EXERCISE DESCRIPTION: In the records below, the lines from the one with "box-shadow: 0 3px" through the last are to be printed exactly, and nothing else.

DATA FOR THIS EXERCISE:
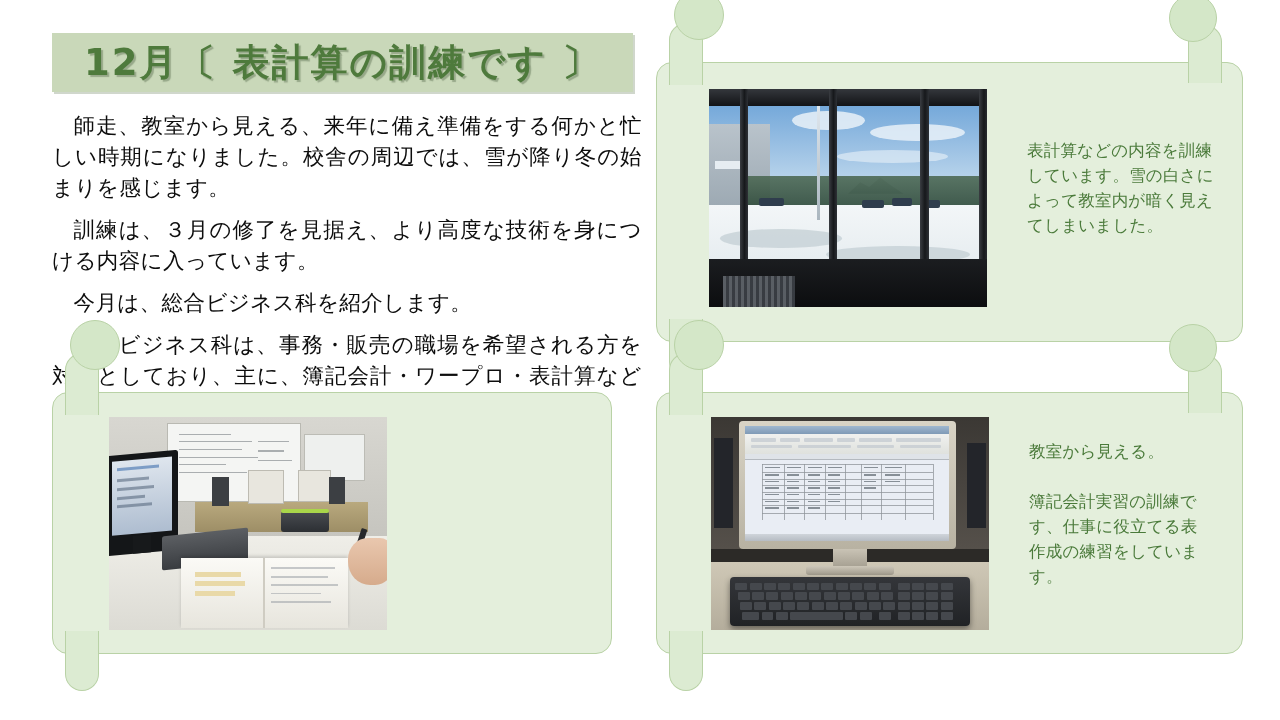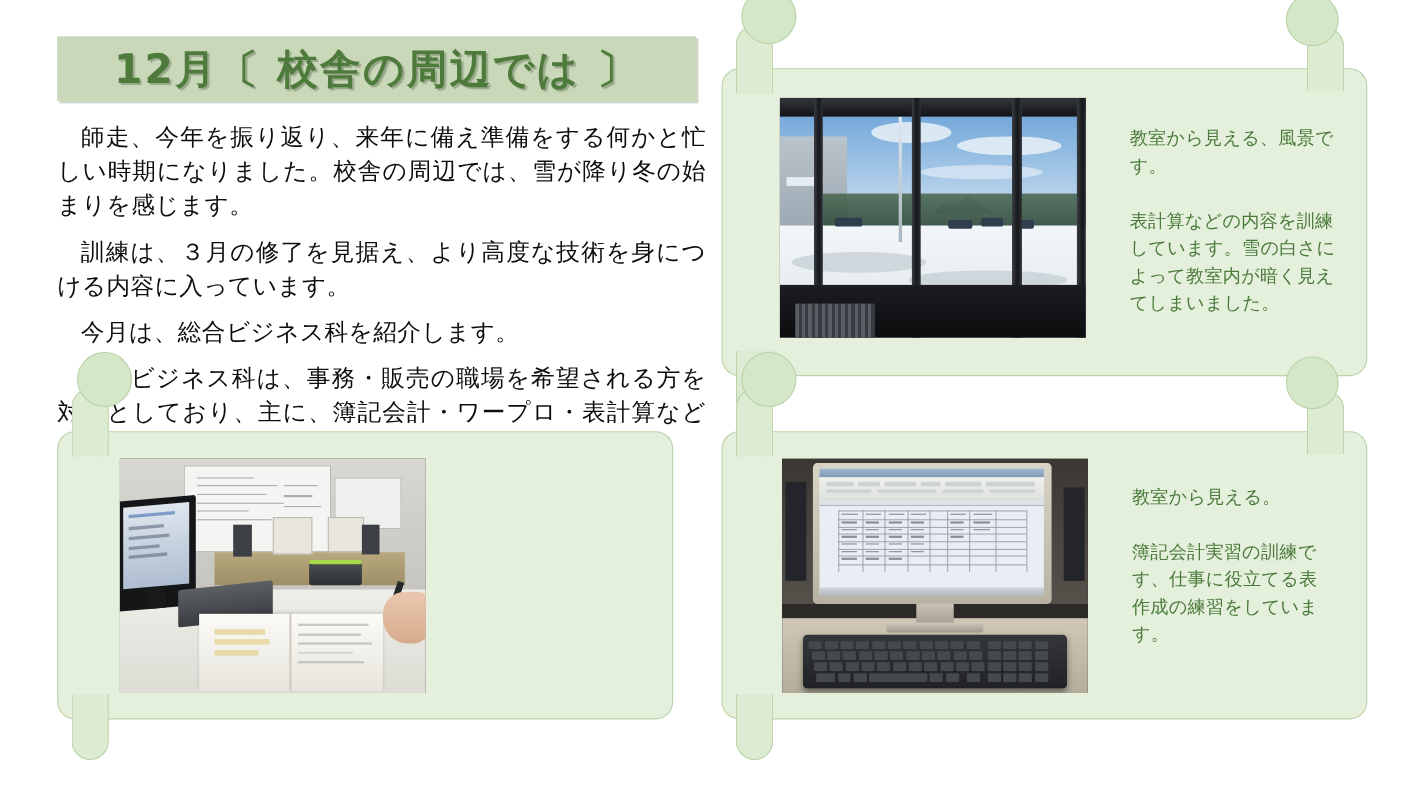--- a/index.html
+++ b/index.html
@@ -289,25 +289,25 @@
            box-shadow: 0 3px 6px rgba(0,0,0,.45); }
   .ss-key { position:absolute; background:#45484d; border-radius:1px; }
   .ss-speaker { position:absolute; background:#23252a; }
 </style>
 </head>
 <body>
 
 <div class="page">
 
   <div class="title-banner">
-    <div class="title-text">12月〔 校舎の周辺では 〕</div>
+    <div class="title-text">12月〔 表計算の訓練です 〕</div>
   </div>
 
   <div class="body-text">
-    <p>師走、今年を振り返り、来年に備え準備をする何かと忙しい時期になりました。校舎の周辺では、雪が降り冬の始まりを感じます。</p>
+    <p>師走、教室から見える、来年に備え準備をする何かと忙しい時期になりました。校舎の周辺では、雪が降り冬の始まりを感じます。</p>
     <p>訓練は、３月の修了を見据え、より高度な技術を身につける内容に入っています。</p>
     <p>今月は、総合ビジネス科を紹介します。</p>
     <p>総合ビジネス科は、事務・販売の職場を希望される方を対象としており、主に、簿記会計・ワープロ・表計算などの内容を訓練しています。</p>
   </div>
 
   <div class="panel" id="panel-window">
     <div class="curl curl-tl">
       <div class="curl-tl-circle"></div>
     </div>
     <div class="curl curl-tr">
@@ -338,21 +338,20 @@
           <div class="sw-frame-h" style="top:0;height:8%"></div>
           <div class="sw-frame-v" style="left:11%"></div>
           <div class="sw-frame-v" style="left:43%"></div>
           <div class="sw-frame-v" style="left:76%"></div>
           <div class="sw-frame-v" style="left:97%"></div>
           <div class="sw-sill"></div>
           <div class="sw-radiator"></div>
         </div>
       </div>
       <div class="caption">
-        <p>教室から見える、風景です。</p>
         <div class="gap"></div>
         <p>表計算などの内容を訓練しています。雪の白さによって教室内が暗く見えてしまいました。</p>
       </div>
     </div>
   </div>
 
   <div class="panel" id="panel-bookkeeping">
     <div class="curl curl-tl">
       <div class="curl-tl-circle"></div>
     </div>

RESPONSE TO THE TASK:
            box-shadow: 0 3px 6px rgba(0,0,0,.45); }
   .ss-key { position:absolute; background:#45484d; border-radius:1px; }
   .ss-speaker { position:absolute; background:#23252a; }
 </style>
 </head>
 <body>
 
 <div class="page">
 
   <div class="title-banner">
-    <div class="title-text">12月〔 校舎の周辺では 〕</div>
+    <div class="title-text">12月〔 表計算の訓練です 〕</div>
   </div>
 
   <div class="body-text">
-    <p>師走、今年を振り返り、来年に備え準備をする何かと忙しい時期になりました。校舎の周辺では、雪が降り冬の始まりを感じます。</p>
+    <p>師走、教室から見える、来年に備え準備をする何かと忙しい時期になりました。校舎の周辺では、雪が降り冬の始まりを感じます。</p>
     <p>訓練は、３月の修了を見据え、より高度な技術を身につける内容に入っています。</p>
     <p>今月は、総合ビジネス科を紹介します。</p>
     <p>総合ビジネス科は、事務・販売の職場を希望される方を対象としており、主に、簿記会計・ワープロ・表計算などの内容を訓練しています。</p>
   </div>
 
   <div class="panel" id="panel-window">
     <div class="curl curl-tl">
       <div class="curl-tl-circle"></div>
     </div>
     <div class="curl curl-tr">
@@ -338,21 +338,20 @@
           <div class="sw-frame-h" style="top:0;height:8%"></div>
           <div class="sw-frame-v" style="left:11%"></div>
           <div class="sw-frame-v" style="left:43%"></div>
           <div class="sw-frame-v" style="left:76%"></div>
           <div class="sw-frame-v" style="left:97%"></div>
           <div class="sw-sill"></div>
           <div class="sw-radiator"></div>
         </div>
       </div>
       <div class="caption">
-        <p>教室から見える、風景です。</p>
         <div class="gap"></div>
         <p>表計算などの内容を訓練しています。雪の白さによって教室内が暗く見えてしまいました。</p>
       </div>
     </div>
   </div>
 
   <div class="panel" id="panel-bookkeeping">
     <div class="curl curl-tl">
       <div class="curl-tl-circle"></div>
     </div>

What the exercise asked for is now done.